SAN FRANCISCO — Google said on Friday that it would delete abortion clinic visits from the location history of its users, in the company’s first effort to address how it will handle sensitive data in the wake of the Supreme Court overturning Roe v. Wade.
The location data change will take place in the coming weeks, Jen Fitzpatrick, a Google senior vice president, wrote in a blog post. The policy will also apply to trips to fertility clinics, domestic violence shelters, addiction treatment facilities and other sensitive locations.
Google, which holds reams of intimate information about its billions of users, has come under scrutiny since the Supreme Court’s decision last week to strike down Roe v. Wade, eliminating the constitutional right to an abortion after almost 50 years. Some supporters of reproductive rights have pushed people to delete apps that track their menstrual cycles online, while experts said search and location data from companies like Google are more likely to be used as evidence.
The overturning of Roe has more broadly renewed questions about how much data and digital trails people have produced, which could be used to surveil or target those who try and get an abortion.
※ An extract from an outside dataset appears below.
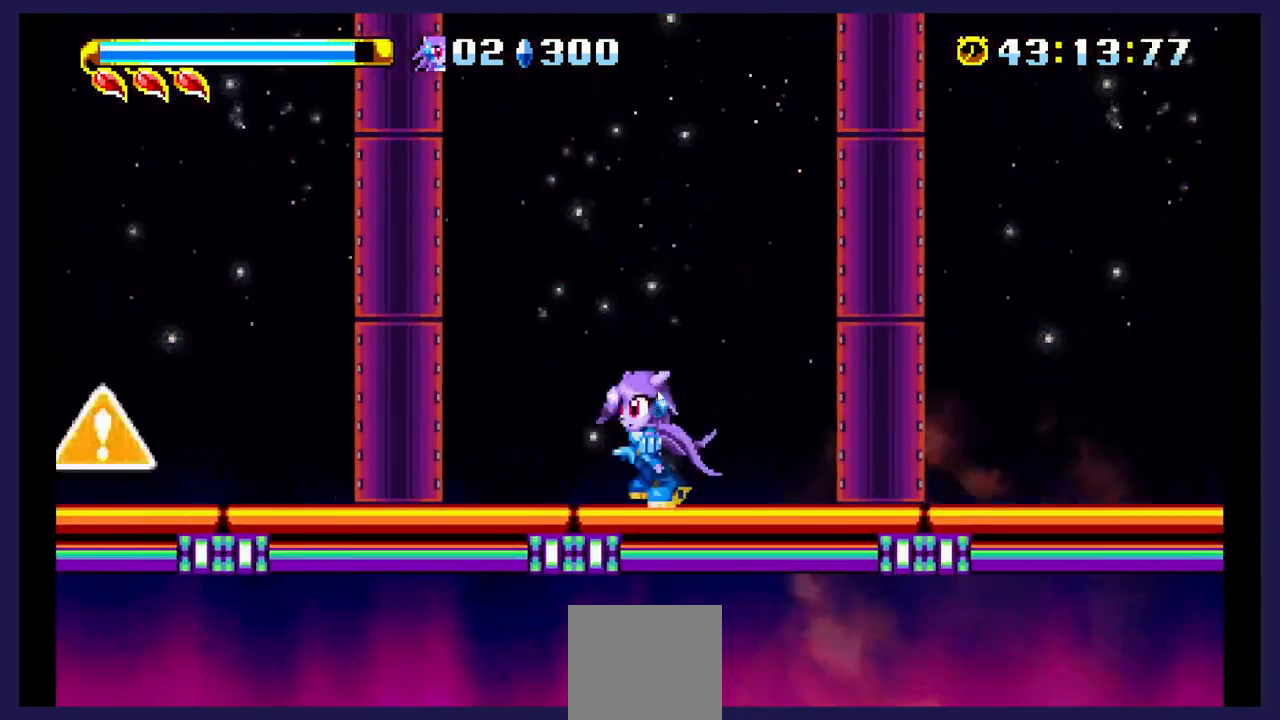
{"buttons": ["DPAD_LEFT"], "events": [[67, "A", "down"], [250, "A", "up"]]}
In states that allow bans or other limits on abortion, law enforcement is expected to be focused on taking action against medical providers, but information about individuals — including location data, payments data and more — is not hard to obtain through data brokers and other sources.
The Alphabet Workers Union, a group representing more than 800 people who work for Google’s parent company, Alphabet, demanded on Tuesday that the search giant delete any personal data that law enforcement could try to use to prosecute those who are getting abortions.
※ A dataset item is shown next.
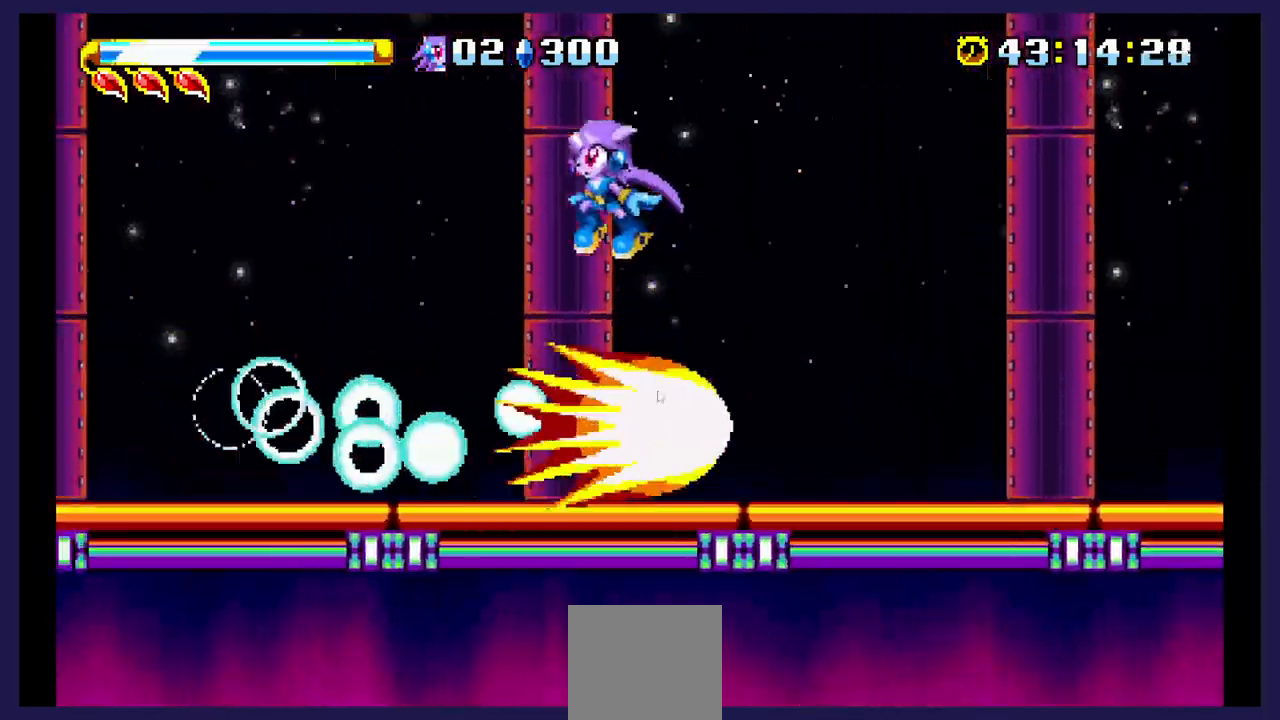
{"buttons": ["A", "DPAD_LEFT"], "events": [[133, "DPAD_LEFT", "up"], [400, "DPAD_LEFT", "down"], [483, "A", "down"]]}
With Friday’s announcement, while Google will delete some location data, it did not commit to automatically deleting search records about abortions, which may also become sought after. Users must individually opt to delete their search history.
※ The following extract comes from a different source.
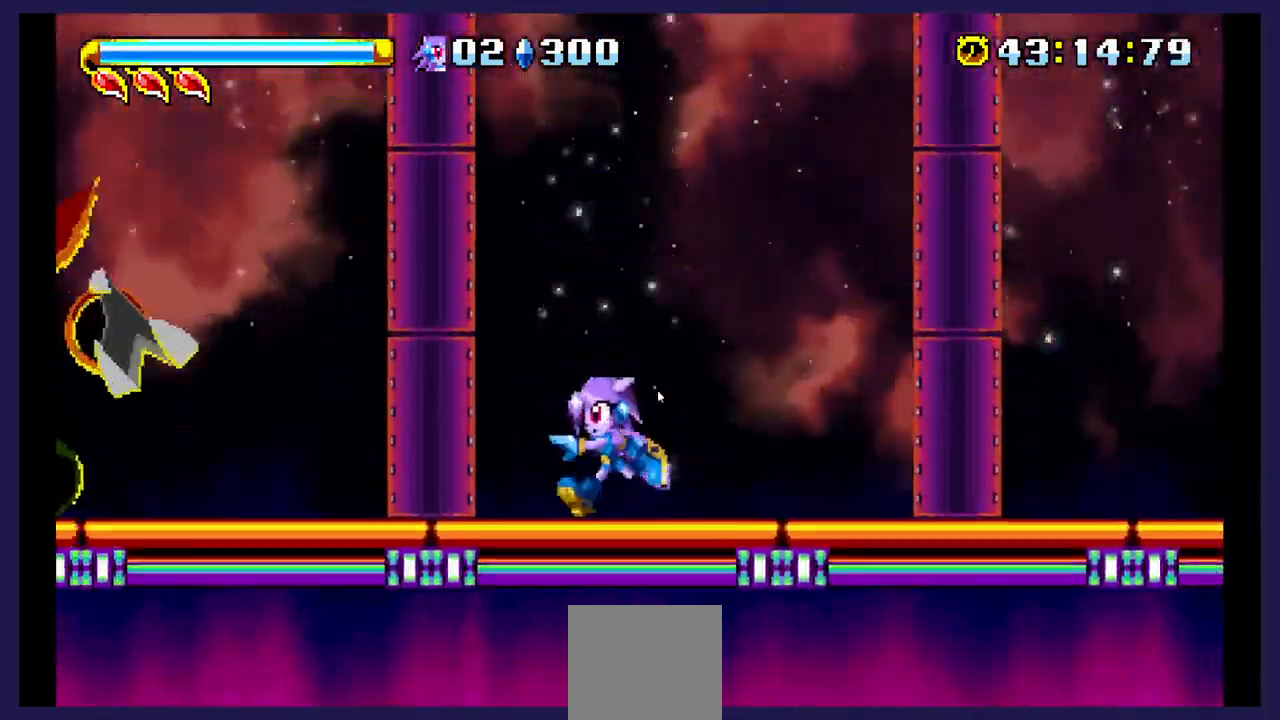
{"buttons": ["X", "DPAD_LEFT"], "events": [[250, "A", "up"], [417, "X", "down"]]}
Google has been sued by the state of Texas, accused of continuing to track users even when they use the Chrome web browsers’ supposedly private Incognito Mode — which may further erode confidence that the company will purge all data when people try to browse privately.
Google also made no commitments about changing the way it handles government data requests.
“We remain committed to protecting our users against improper government demands for data, and we will continue to oppose demands that are overly broad or otherwise legally objectionable,” Ms. Fitzpatrick wrote.
The company also said that users will soon be able to more quickly delete multiple menstruation logs stored on Fitbit, a health-tracking company owned by Google, rather than one at a time. The company also reminded users to employ existing settings options on Google to improve their online privacy.